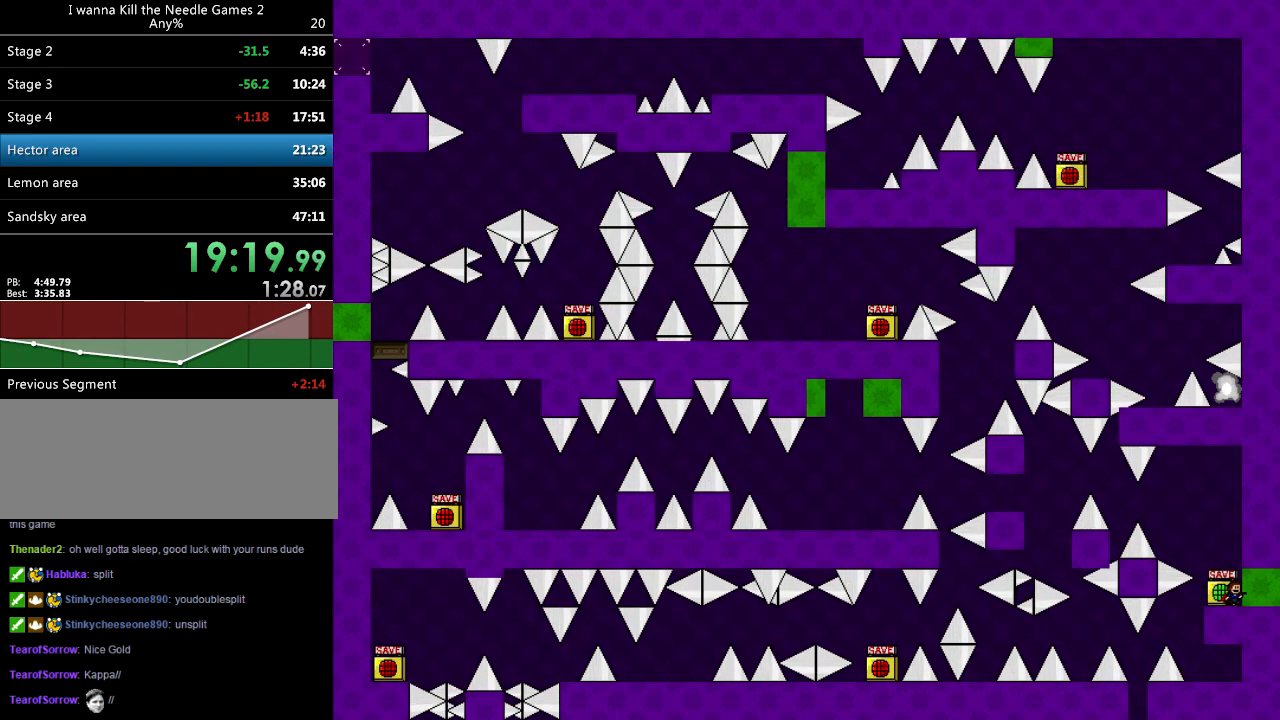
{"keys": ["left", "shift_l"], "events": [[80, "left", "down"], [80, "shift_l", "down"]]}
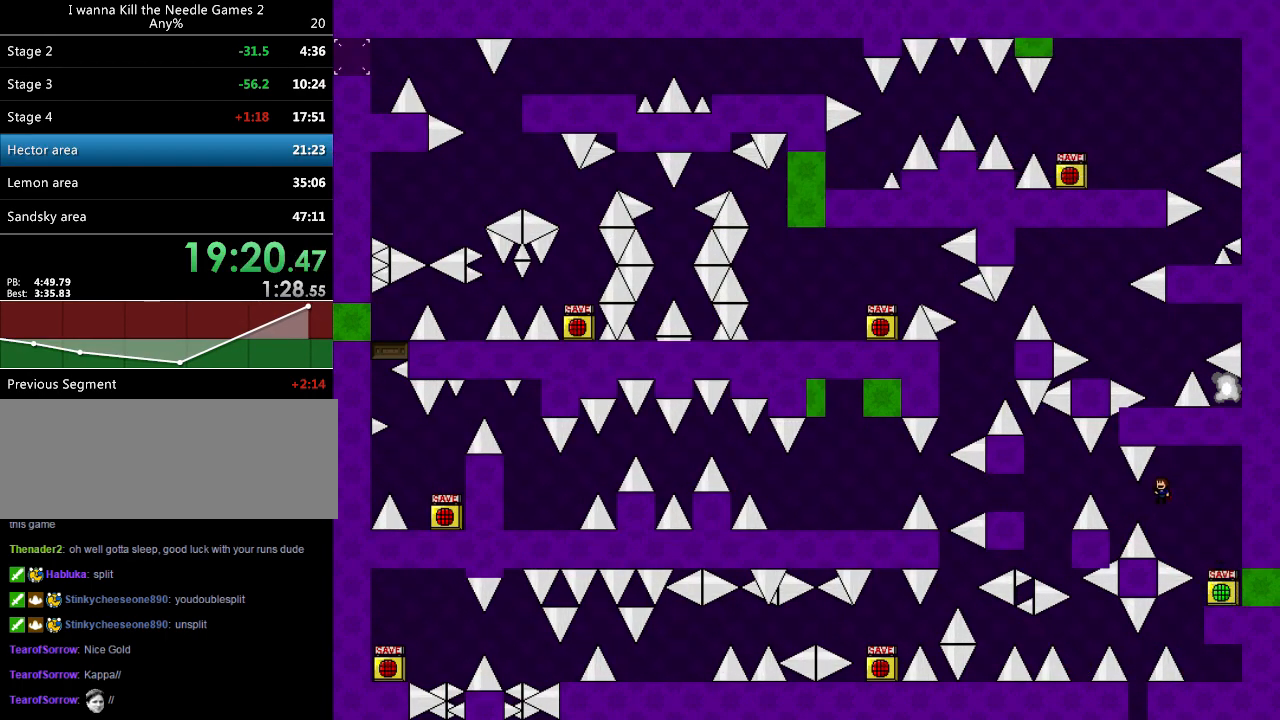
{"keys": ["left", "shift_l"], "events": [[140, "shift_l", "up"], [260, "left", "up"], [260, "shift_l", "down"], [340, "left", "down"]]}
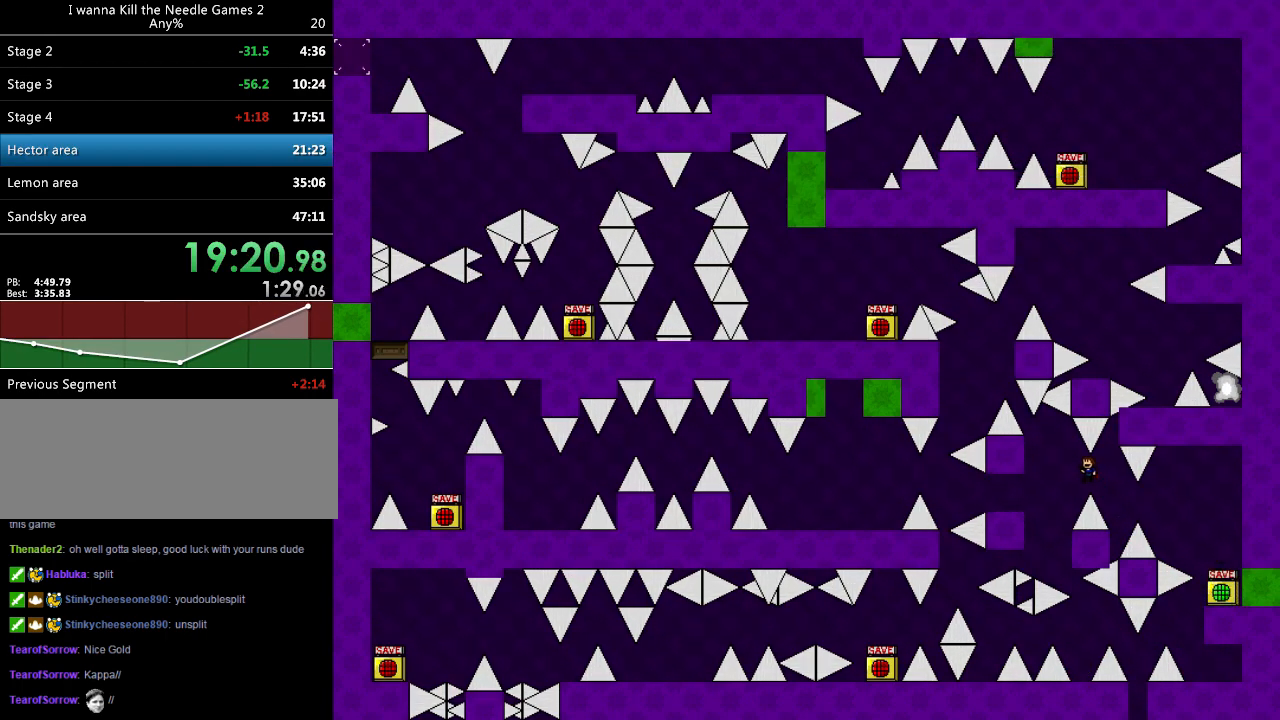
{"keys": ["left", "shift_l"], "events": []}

> **Instructions for the task**:
Find "down" in the data above. Report each line where it appears.

> **Task response**:
{"keys": ["left", "shift_l"], "events": [[80, "left", "down"], [80, "shift_l", "down"]]}
{"keys": ["left", "shift_l"], "events": [[140, "shift_l", "up"], [260, "left", "up"], [260, "shift_l", "down"], [340, "left", "down"]]}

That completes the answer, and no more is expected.